Since Novotny has not stated a claim for which relief can be granted under 42 U.S.C. § 1985(3) or under 42 U.S.C. § 2000e, the Defendants' Motion to Dismiss the Complaint will be granted.

An appropriate Order will be entered.


[1] Novotny filed a charge with the Equal Employment Opportunity Commission and on December 9, 1976, received a "right to sue" letter from the Commission. He timely brought this suit complying with the requirements of 42 U.S.C. § 2000e-5.

[2] Pendrell interprets Phillips v. Trello, 502 F.2d 1000 (3d Cir. 1974) in which Judge Gibbons stated (at p. 1005):

"Since the plaintiffs in Griffin v. Breckenridge were Negro citizens of Mississippi and charged harassment on racial grounds, the Court expressly reserved the question whether a conspiracy motivated by invidiously discriminatory intent other than racial bias would be actionable under § 1985(3) [Citation omitted] Since then the task of defining the scope of the private conspiracy cause of action under § 1985(3) has been going forward in the lower federal courts."

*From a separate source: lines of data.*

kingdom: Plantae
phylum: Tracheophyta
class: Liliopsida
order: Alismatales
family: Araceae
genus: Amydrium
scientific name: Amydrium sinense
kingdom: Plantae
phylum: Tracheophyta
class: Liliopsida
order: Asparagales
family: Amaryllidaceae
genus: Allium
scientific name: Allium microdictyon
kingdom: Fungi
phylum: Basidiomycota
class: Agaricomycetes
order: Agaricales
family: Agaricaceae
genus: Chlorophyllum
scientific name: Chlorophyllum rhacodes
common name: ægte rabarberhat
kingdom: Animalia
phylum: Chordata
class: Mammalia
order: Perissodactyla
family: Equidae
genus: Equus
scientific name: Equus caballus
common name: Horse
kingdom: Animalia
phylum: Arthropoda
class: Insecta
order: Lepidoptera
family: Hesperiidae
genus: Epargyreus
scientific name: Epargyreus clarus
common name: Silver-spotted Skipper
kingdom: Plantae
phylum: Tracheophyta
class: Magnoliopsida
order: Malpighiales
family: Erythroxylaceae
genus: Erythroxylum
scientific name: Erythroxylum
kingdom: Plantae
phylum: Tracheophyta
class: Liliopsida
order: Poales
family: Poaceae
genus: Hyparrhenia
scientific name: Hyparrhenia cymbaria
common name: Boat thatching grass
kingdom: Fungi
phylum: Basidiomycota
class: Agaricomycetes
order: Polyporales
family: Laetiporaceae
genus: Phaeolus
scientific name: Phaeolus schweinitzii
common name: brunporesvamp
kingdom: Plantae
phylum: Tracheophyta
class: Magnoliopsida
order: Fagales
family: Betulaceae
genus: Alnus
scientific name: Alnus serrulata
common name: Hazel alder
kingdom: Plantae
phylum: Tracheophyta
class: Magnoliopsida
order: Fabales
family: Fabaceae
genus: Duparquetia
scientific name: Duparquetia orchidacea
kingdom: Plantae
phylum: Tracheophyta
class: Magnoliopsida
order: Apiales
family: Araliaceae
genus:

[3] On or about January 22, 1975, at the annual meeting of the Association, Novotny was not re-elected as the secretary or member of the Board of Directors and further was terminated from his employment with GAF. (Complaint, p. 4)

[4] For purposes of this Motion, all well pleaded material allegations of the Complaint must be taken as true. See, Walker Process Equip. Inc. v. Food Mach. & Chem. Corp., 382 U.S. 172, 86 S. Ct. 347, 15 L. Ed. 2d 247 (1965).

[5] Because of this decision, we need not reach the other issues raised by the Defendants in their challenge to Novotny's § 1985 claim.

[6] Again, our disposition of this issue precludes our consideration of the Defendants' other contentions regarding Novotny's Section 2000e claims.